Seeking a Friend for the End of the World (open spoilers)

Saw it last night–for awhile I thought we were going to be the only people in the extremely crowded theater not there to see “Brave.”

It was cute. A little slow in spots, but I thought the ending was sweet and I was surprised that it actually made me cry a little (I’m usually impervious to chick flicks–though this wasn’t quite your typical chick flick).

I’d never seen Steve Carell in anything, and I thought he did a fine job playing this rather ordinary, sweet, sad-sack kind of character (I guess that’s what he does, but I’d never seen it before). The dog was very cute and really added to the movie for me. And the cameo with William Petersen (Grissom from CSI) was unexpected–I almost didn’t recognize him at first even though I knew he was going to be in it somewhere, until the spouse poked me and whispered, “There’s your William Petersen cameo!”

There was only one thing that took us both out of the movie: a massive, glaring error so big that it was impossible to miss because it was one of the centerpoints of the movie. I hope somebody can give me a plausible explanation for this, because most of our post-movie conversation was about how utterly stupid this error was. I’ll spoiler it:

Penny (Keira Knightley’s character) was trying to get home to England to be with her parents when the end hit, but all commercial flights were grounded. Dodge (Carell’s character) promised to find her a plane to get there. They end up at his father’s house. She falls asleep (it was established early in the movie that she sleeps really deeply and is very hard to wake), so he carries her out to where his dad is readying a plane. It only has two seats, so he puts her in it and waves to his dad and they take off.

Buh-WHA??

This plane is tiny. And old. A little bitty 2-seater prop plane. They’re flying out of somewhere on the East Coast (New Jersey? Delaware? I didn’t quite catch the location of his dad’s house). And they’re gonna get to ENGLAND? Spouse said, “I thought he loved her–why did he send her off to crash into the ocean?” We looked it up when we got home, and a similar plane would have about a 500 mile range. It’s a lot farther than that to England.

Aside from that, it was a fun movie and I enjoyed it. I also saw something I’ve never seen before in all my years of moviegoing: an R-rated trailer. It had a red card in front of it instead of the usual green or blue one. And oh, yeah, the trailer was R-rated. It was for a movie called “For a Good Time Call…” and it had F-bombs, graphic depictions of anatomically correct (albeit huge) dildos, phone sex…it quite surprised us.

What kinda end of the world are we talking about?

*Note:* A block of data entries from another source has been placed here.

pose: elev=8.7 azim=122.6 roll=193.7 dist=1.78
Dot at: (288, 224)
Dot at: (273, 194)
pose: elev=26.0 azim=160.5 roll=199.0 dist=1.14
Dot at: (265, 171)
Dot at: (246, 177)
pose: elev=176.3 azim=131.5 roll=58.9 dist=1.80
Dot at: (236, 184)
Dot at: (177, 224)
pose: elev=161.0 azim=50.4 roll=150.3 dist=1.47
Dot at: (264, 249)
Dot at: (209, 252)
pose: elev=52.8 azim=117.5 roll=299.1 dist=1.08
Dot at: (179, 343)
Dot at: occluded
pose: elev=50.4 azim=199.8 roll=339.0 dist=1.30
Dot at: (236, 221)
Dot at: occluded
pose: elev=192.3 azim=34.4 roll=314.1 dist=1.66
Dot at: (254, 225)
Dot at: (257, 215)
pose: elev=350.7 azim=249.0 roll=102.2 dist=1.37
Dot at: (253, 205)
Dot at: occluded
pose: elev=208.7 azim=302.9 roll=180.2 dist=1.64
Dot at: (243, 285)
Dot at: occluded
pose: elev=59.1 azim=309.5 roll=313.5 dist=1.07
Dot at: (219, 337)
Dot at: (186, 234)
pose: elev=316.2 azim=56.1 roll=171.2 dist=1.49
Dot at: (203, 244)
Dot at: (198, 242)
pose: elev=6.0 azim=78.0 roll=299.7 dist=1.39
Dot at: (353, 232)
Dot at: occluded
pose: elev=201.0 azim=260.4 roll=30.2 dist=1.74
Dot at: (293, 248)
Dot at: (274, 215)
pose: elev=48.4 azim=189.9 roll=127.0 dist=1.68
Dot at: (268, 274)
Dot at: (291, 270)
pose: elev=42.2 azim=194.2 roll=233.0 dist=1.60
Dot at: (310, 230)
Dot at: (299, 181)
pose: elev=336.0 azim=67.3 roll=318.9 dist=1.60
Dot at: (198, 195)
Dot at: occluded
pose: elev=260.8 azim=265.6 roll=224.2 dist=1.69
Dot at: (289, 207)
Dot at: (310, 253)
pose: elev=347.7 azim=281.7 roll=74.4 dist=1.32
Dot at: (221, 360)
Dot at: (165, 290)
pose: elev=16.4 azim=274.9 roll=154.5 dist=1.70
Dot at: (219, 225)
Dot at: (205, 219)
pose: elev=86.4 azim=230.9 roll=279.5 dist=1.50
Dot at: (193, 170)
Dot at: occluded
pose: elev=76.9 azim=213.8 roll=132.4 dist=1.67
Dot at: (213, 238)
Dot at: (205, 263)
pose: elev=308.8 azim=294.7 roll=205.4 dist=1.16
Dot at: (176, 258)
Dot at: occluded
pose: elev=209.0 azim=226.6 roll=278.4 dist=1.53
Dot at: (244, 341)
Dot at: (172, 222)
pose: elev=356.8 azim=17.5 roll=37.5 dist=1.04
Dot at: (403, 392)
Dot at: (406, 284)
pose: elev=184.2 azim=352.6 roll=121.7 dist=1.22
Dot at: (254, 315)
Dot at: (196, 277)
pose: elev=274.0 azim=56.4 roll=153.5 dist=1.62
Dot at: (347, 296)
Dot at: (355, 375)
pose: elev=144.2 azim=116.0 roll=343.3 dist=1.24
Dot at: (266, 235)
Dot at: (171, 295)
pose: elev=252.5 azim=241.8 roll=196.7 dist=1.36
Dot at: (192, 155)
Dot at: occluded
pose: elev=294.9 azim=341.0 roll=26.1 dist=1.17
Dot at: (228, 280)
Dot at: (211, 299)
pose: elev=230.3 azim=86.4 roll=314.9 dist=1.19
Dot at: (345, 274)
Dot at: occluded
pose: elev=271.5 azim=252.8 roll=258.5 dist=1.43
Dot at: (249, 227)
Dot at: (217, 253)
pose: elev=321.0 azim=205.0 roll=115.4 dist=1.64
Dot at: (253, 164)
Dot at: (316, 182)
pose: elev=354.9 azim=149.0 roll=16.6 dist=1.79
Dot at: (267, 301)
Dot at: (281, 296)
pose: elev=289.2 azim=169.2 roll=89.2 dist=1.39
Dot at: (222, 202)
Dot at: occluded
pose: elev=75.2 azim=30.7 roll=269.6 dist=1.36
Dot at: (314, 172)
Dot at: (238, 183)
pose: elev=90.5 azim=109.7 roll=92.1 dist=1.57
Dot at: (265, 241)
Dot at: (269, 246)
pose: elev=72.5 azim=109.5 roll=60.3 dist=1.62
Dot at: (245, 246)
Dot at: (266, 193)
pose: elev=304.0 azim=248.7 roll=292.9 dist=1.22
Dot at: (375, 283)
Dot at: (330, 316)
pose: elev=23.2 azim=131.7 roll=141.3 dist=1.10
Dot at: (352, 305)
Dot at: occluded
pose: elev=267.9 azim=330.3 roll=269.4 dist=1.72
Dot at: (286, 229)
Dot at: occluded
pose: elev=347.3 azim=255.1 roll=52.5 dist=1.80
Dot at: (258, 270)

“And then Thelma and Loiuse died trying to jump a canyon in a car, how did they expect to make it?” :slight_smile:

A 70-mile-wide asteroid is going to crash into the earth and destroy it in 3 weeks from the beginning of the movie. Right at the start is a news report saying that the space shuttle that they sent up to try to deal with it had exploded, and that it was their last hope of destroying it before it hit.

I saw the movie today and I had much the same reaction as the OP, except for the fact that I’m not up on my airplane knowledge and the error just went over my head. The only thing that I didn’t like was that I wonder what was on the note that Dodge left for Olivia. Maybe that he knew the ship had sailed with their relationship and that Penny was his last love? I cried on the drive home for the doomed couple.

Just saw it and quite enjoyed it. Several moving moments, with varied human responses to the situation - suburbans mowing their perfectly maintained lawns, etc.

I had the same reaction to the plane, mostly thinking about how much gas it would need and how little room there was to store it (although then I thought of Lindbergh and thought it maybe wasn’t so implausible…).

I also thought the week-ahead jump was entirely implausible–astronomers would have the moment of impact down to the second–there’s no way the time clock could just jump ahead a week. (Rewrite smoothing? Why not just push the earlier part of the script back a week?)

But despite those things, I found it quite touching and enjoyed Keira and Steve separately if not together. Melanie Lynskey’s cameo was fun. I’m glad they didn’t wuss out on the ending too much (even if I found the mutual abandonment of their previous objectives–Olivia and family–rather silly)–they went full Melancholia with the thing!

Mm, I just figured he thought he could refuel in New Brunswick, then in Greenland, then in Iceland.